24. The Court also takes note of the fact that there was no response to the applicant’s complaint to that effect: while he had been entitled to lodge an appeal and did so, the appellate court dismissed it without examination on the grounds that the matter would be examined by the trial court, whereas the latter, in turn, referred to the fact that the restriction had been set by a ruling which had become final (see paragraphs 5-8 above).

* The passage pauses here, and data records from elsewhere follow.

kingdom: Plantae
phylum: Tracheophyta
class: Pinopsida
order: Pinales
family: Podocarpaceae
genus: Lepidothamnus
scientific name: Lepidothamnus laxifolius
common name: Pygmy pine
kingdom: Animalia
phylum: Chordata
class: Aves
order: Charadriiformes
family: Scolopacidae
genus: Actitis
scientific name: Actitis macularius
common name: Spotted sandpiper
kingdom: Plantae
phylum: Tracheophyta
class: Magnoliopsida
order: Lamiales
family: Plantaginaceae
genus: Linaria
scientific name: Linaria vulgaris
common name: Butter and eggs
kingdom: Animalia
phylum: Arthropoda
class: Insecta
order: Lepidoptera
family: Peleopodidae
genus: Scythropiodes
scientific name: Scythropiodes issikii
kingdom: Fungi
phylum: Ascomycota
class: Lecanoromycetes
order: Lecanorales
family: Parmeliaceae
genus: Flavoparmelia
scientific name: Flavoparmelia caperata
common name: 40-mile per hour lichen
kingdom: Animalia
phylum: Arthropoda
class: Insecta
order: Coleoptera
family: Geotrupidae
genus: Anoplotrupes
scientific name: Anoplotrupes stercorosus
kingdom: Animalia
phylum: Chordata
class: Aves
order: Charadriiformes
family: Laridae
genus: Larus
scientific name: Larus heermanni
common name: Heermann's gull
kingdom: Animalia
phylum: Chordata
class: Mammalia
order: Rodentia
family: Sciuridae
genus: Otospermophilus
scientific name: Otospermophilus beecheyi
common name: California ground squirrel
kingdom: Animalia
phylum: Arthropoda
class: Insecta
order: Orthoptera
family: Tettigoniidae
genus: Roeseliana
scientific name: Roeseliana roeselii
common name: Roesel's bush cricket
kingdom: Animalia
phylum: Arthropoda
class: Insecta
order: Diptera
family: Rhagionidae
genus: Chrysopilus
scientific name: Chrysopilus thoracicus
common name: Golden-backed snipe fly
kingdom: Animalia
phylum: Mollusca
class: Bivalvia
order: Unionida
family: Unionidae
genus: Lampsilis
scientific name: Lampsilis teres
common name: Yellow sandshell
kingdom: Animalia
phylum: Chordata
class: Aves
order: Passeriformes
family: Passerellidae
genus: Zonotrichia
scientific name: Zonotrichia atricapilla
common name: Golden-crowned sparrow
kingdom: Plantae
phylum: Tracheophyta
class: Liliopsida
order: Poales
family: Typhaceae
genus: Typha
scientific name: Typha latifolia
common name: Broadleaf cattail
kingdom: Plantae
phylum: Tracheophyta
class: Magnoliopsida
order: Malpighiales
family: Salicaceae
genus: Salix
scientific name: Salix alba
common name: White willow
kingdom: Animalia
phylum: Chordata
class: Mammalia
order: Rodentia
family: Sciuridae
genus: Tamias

25. It is true that the applicant and his lawyer were given additional access to the case file during the judicial proceedings (see paragraphs 9 and 12 above). The proceedings were not, however, adjourned during those periods. In other words, the applicant and his lawyer had to mount the defence before having had sufficient time to study all the material in the case file. Furthermore, the applicant’s specific and pertinent allegations about the inadequate conditions in which he and his lawyer had been obliged to study the file at that stage remained unaddressed by the domestic courts (see paragraphs 11-15 above). It follows that the initial restriction on the time allowed for the applicant and his lawyer to study the case file prior to the trial was not rectified by their additional access to the file on later occasions.

26. Lastly, the Court does not accept the Government’s argument that the applicant had sufficient time to study the case file on several occasions merely owing to the fact that he had signed records to that effect (see paragraph 18 above). In the absence of any indication to the contrary, signing a record on familiarisation with the material in the case file appeared to be a procedural formality aimed at documenting the fact that the person concerned was indeed given access to the case file, but it did not necessarily follow from this that the signing of such a record could somehow attest in any way whether the time and facilities for such access were sufficient (compare Huseyn and Others, cited above, § 176).

27. In the light of all the above considerations, the Court considers that the applicant did not have sufficient time and facilities for the preparation of his defence.

28. There has accordingly been a violation of Article 6 §§ 1 and 3 (b) of the Convention.


29. The applicant did not submit a claim for just satisfaction. Accordingly, the Court considers that there is no call to award him any sum on that account.


  1. Declares the application admissible;
  2. Holds that there has been a violation of Article 6 §§ 1 and 3 (b) of the Convention.

Done in English, and notified in writing on 30 March 2023, pursuant to Rule 77 §§ 2 and 3 of the Rules of Court.

Martina Keller Stéphanie Mourou-Vikström
Deputy Registrar President

[1] In other words, about 580 pages per day.

[2] Apparently implying a maximum duration of eight hours per day, corresponding to working hours.

[3] It appears that the volume of the case file remaining to be studied amounted to 3,416 pages. In other words, the applicant and his lawyer were expected to study 683 pages per day.